# Help with crossing signal to use on DCC decoder?



## MatroxD (Jan 19, 2018)

I purchased these crossing signals without thinking about my inexperience with circuits and wiring. So, admitting my shortcoming, I ask for assistance if possible..

I took some screen grabs of the signal, and I'm thinking that the two positive wires(the red) along with the single negative (that has the resistor on it), which I think is actually a common ground (I think they wires are tied together parallel, but I'm not sure) can be run to the lighting decoder just like two individual leds? I am including pictures of the signal, and hopefully someone can help me out..


Thanks in advance..









Sent from my Note 8


----------



## MatroxD (Jan 19, 2018)

Hmmnn.. Anyone have any ideas on this one? I am guessing, and was when I wrote this, that this may be the little project that I have to "go it alone" and see if my learning is pretty accurate in the sense that I think I can do it, but I wanted someone to confirm the thought process.. Oh well, it's an inexpensive crossing signal at worst... 

Sent from my Note 8


----------



## MichaelE (Mar 7, 2018)

I'll be going through this soon enough myself with Viessmann signaling.


----------



## deedub35 (Jan 29, 2014)

On my layout, the crossing signals are independent and have nothing to do with the DCC part of the layout.

I have a pair of IR emitter and receiver diodes mounted on each side of the road creating an invisible beam. When a train breaks the beam it activates the crossing signals.

With your pictures, it looks like you hook it up to a power source and the circuit board alternatingly flashes the lights.


----------



## MatroxD (Jan 19, 2018)

MichaelE said:


> I'll be going through this soon enough myself with Viessmann signaling.
+++++
Exercise directions:
Decide whether each statement agrees with the crossing signal thread. Answer yes or no, and quote the words from the thread that settle it.
1. MatroxD says the negative wire on the signal has a resistor on it.
2. deedub35 runs the crossing signals through the DCC part of the layout.
3. MichaelE expects to work through the same thing soon with Viessmann signaling.
Answer from the thread alone, without outside knowledge.

Collected material:
+++++
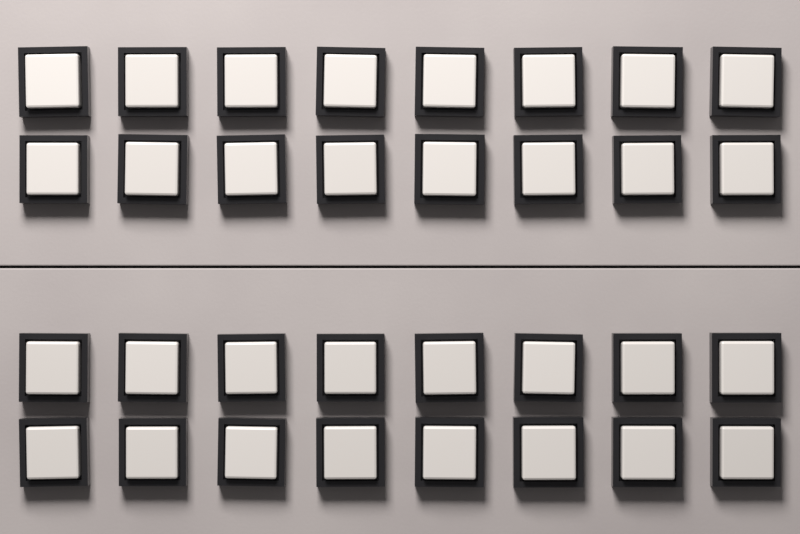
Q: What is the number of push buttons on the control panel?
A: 32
+++++
Answer to this exercise:
1. Yes: "the single negative (that has the resistor on it)"
2. No: "the crossing signals are independent and have nothing to do with the DCC part of the layout."
3. Yes: "I'll be going through this soon enough myself with Viessmann signaling."